Human epidemiological studies have indicated that low birth weight associated with an adverse intrauterine environment is related to a greater incidence of cardiovascular disorders in later life. In the foetus, endogenous glucocorticoids generally increase if there is intrauterine nutrient deficiency. The consequent glucocorticoid hyperexposure has been hypothesised to cause in utero programming of atherogenic genes. We investigated the effect of oral treatment with the synthetic glucocorticoid dexamethasone during early or late pregnancy in marmoset monkeys on oxidative and antioxidant status in the offspring. Urinary concentrations of F(2)-isoprostanes were quantified as markers for in vivo oxidative stress. Expression of the mRNAs for the antioxidant enzymes cytosolic glutathione peroxidase (GPx-1), phospholipid hydroperoxide glutathione peroxidase (GPx-4), cytosolic Cu,Zn-superoxide dismutase (SOD1), mitochondrial Mn-superoxide dismutase (SOD2), glutathione reductase (GSR), modifier subunit of glutamate-cysteine ligase (GCLM) and catalase were determined in the aorta. Three groups of pregnant marmosets (10 animals per group) were treated orally for one week with vehicle, or with dexamethasone (5 mg/kg daily) during two gestation windows: early dexamethasone group, pregnancy day 42-48, and late dexamethasone group, pregnancy day 90-96. In one male sibling of each litter (10 males per group), aortas were taken at 2 years of age. In the late dexamethasone group a higher aortic mRNA expression for GPx-1 (p < 0.023), MnSOD (p < 0.016), GCLM (p < 0.019) and GSR (p < 0.014) in comparison to the controls was observed. Aortic expression in the early dexamethasone group was statistically significantly higher only for GSR mRNA (p < 0.038). No significant changes in urinary F(2)-isoprostane concentrations between controls, early and late dexamethasone groups at 2 years of age were observed. Hence, prenatal exposure to dexamethasone in the third trimester leads to increased mRNA expression of several aortic antioxidant enzymes in the offspring. This expression pattern was not temporally related to oxidative stress, and it may reflect in utero re-programming of aortic antioxidant gene expression during prenatal glucocorticoid exposure.

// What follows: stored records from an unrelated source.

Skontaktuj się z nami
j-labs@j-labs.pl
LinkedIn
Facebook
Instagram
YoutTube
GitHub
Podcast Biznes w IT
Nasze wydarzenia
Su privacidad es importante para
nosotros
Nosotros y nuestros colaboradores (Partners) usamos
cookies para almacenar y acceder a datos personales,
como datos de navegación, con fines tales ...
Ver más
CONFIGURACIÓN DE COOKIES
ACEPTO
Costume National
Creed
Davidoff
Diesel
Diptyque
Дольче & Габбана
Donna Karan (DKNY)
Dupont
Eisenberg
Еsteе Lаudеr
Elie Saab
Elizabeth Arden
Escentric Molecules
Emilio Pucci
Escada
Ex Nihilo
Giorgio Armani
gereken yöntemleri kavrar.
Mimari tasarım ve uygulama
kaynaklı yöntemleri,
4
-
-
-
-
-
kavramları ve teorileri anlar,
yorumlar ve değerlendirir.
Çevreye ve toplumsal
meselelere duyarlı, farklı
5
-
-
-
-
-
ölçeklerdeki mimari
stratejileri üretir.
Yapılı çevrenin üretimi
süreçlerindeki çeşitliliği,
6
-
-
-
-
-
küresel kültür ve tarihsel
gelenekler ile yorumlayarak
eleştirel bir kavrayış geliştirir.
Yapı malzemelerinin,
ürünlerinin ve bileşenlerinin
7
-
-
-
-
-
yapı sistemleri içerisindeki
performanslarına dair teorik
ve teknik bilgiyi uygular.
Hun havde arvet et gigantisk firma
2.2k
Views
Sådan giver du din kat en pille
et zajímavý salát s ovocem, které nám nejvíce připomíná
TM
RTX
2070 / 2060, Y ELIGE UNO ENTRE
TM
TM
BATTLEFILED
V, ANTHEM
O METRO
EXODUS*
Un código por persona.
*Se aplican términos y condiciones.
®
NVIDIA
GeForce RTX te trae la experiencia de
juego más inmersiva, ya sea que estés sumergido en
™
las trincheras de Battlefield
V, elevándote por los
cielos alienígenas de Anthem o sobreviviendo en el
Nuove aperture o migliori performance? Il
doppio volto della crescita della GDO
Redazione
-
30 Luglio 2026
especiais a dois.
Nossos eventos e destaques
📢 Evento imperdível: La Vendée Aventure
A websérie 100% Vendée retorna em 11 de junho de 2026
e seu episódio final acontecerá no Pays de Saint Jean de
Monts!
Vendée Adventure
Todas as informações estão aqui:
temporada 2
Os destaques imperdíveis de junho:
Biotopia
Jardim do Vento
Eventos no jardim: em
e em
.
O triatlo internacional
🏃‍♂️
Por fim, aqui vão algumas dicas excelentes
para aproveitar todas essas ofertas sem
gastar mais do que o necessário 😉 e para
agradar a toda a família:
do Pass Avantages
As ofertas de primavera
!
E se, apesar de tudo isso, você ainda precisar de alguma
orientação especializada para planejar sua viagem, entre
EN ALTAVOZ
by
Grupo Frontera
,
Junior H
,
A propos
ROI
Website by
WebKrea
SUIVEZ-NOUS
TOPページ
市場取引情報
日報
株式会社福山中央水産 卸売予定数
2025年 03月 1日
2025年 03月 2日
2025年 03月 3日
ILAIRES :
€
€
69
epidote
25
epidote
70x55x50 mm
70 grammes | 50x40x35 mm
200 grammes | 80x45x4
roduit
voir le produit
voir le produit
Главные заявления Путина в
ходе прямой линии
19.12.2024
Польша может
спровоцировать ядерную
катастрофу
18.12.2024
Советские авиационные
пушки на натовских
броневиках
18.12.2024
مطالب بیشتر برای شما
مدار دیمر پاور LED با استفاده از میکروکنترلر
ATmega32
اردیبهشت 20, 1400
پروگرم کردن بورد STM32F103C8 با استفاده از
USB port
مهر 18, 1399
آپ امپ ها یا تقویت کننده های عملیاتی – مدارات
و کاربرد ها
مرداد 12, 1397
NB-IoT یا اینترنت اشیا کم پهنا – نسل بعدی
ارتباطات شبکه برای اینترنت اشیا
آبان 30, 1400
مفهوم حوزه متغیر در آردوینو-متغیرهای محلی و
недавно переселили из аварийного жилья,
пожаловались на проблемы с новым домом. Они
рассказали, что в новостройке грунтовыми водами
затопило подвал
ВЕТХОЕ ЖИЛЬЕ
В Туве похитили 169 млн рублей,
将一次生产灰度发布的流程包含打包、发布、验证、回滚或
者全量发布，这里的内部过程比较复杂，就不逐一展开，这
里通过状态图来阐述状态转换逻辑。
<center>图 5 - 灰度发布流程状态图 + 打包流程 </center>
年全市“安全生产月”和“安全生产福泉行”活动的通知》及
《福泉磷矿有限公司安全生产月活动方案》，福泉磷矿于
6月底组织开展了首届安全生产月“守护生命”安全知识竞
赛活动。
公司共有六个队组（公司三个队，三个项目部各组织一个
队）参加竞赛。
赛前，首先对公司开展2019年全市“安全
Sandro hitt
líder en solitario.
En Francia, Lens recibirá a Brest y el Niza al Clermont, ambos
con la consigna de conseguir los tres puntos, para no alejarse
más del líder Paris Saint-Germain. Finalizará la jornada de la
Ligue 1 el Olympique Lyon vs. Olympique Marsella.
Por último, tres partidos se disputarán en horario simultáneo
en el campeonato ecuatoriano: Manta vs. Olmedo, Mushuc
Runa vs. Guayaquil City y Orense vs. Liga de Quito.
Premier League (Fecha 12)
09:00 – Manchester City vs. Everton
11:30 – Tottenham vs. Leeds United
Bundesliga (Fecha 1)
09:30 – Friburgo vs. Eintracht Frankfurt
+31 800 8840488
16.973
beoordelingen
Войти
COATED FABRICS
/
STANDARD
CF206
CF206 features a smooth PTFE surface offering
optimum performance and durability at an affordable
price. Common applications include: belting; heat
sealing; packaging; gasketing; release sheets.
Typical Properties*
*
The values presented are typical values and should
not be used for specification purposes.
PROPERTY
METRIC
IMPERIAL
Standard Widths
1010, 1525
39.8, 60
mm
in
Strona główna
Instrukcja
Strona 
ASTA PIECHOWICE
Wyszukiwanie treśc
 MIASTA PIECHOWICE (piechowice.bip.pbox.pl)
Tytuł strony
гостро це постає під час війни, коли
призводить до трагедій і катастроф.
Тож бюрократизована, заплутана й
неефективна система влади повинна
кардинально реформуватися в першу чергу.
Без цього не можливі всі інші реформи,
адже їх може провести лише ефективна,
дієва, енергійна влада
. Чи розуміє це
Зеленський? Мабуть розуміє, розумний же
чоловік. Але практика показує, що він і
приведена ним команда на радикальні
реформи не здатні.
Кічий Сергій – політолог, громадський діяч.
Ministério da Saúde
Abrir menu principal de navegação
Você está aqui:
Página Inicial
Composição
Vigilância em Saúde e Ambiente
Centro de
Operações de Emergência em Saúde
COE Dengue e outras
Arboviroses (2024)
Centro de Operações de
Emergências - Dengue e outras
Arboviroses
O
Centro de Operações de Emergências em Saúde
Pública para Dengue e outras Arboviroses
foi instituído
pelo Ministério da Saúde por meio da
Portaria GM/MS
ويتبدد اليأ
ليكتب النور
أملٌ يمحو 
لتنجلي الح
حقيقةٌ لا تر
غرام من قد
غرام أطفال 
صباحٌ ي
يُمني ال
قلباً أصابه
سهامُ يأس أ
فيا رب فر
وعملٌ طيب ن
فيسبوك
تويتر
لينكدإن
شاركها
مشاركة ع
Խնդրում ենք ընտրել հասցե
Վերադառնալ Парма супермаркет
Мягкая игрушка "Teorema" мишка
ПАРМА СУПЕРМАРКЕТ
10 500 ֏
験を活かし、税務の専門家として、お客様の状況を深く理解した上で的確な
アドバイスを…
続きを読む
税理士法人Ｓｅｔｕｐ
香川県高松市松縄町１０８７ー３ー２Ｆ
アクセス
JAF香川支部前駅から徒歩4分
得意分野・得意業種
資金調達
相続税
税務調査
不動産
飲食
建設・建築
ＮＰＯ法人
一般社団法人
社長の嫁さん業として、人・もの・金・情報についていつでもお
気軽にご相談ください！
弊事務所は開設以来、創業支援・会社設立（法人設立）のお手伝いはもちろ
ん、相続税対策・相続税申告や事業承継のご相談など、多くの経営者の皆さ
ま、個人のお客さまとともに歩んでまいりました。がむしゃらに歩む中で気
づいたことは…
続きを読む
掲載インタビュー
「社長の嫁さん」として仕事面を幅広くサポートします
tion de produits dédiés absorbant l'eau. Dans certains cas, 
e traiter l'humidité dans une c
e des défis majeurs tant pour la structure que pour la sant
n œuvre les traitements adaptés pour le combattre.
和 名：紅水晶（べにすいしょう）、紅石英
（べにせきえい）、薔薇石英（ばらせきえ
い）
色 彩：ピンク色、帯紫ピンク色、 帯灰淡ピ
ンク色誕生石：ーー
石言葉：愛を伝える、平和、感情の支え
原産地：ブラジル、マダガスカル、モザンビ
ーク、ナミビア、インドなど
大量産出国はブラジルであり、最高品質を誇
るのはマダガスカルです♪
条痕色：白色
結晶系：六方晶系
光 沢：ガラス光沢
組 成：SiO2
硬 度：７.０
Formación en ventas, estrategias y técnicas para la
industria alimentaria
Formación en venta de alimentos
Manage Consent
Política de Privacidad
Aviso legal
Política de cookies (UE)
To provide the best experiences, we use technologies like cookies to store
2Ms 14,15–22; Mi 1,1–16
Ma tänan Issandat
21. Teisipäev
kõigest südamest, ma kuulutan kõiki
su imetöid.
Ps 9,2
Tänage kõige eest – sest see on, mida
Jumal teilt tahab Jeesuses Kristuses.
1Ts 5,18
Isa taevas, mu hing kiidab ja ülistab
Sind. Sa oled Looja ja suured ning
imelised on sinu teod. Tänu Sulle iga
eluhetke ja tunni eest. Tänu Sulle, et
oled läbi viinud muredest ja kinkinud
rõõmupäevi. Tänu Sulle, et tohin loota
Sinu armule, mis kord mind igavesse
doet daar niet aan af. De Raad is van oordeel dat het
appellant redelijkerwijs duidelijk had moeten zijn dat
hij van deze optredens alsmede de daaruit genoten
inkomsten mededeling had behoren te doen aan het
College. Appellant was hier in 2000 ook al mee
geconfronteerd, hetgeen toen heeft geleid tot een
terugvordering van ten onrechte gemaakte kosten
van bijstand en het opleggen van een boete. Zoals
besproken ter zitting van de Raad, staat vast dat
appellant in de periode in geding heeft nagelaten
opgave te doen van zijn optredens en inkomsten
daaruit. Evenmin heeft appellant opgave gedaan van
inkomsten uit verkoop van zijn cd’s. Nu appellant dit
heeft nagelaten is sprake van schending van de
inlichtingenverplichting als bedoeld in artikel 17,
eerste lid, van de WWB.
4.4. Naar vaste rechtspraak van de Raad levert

人类流行病学研究表明,与不良子宫内环境相关的低出生体重与日后心血管疾病的较高发病率有关。在胎儿中,如果存在子宫内营养缺乏,内源性糖皮质激素通常会增加。由此产生的糖皮质激素过度暴露被认为会导致动脉粥样硬化基因的子宫内编程。我们研究了在狨猴怀孕早期或晚期口服合成糖皮质激素地塞米松对后代氧化和抗氧化状态的影响。将尿中F(2)-异前列腺素的浓度定量作为体内氧化应激的标志物。测定主动脉中抗氧化酶胞质谷胱甘肽过氧化物酶(GPx-1)、磷脂氢过氧化物谷胱甘肽过氧化物酶(GPx-4)、胞质铜锌超氧化物歧化酶(SOD1)、线粒体锰超氧化物歧化酶(SOD2)、谷胱甘肽还原酶(GSR)、谷氨酸半胱氨酸连接酶修饰亚基(GCLM)和过氧化氢酶的mRNA表达。三组怀孕的狨猴(每组10只动物)在两个妊娠窗口期用赋形剂或地塞米松(每日5 mg/kg)口服治疗一周:早期地塞米松组,妊娠第42 - 48天;晚期地塞米松组,妊娠第90 - 96天。在每窝的一只雄性同胞(每组10只雄性)中,在2岁时采集主动脉。与对照组相比,晚期地塞米松组中GPx-1(p < 0.023)、MnSOD(p < 0.016)、GCLM(p < 0.019)和GSR(p < 0.014)的主动脉mRNA表达较高。早期地塞米松组中仅GSR mRNA的主动脉表达在统计学上显著更高(p < 0.038)。在2岁时,对照组、早期和晚期地塞米松组之间尿中F(2)-异前列腺素浓度未观察到显著变化。因此,孕期第三个月暴露于地塞米松会导致后代主动脉中几种抗氧化酶的mRNA表达增加。这种表达模式与氧化应激在时间上无关,它可能反映了产前糖皮质激素暴露期间主动脉抗氧化基因表达的子宫内重新编程。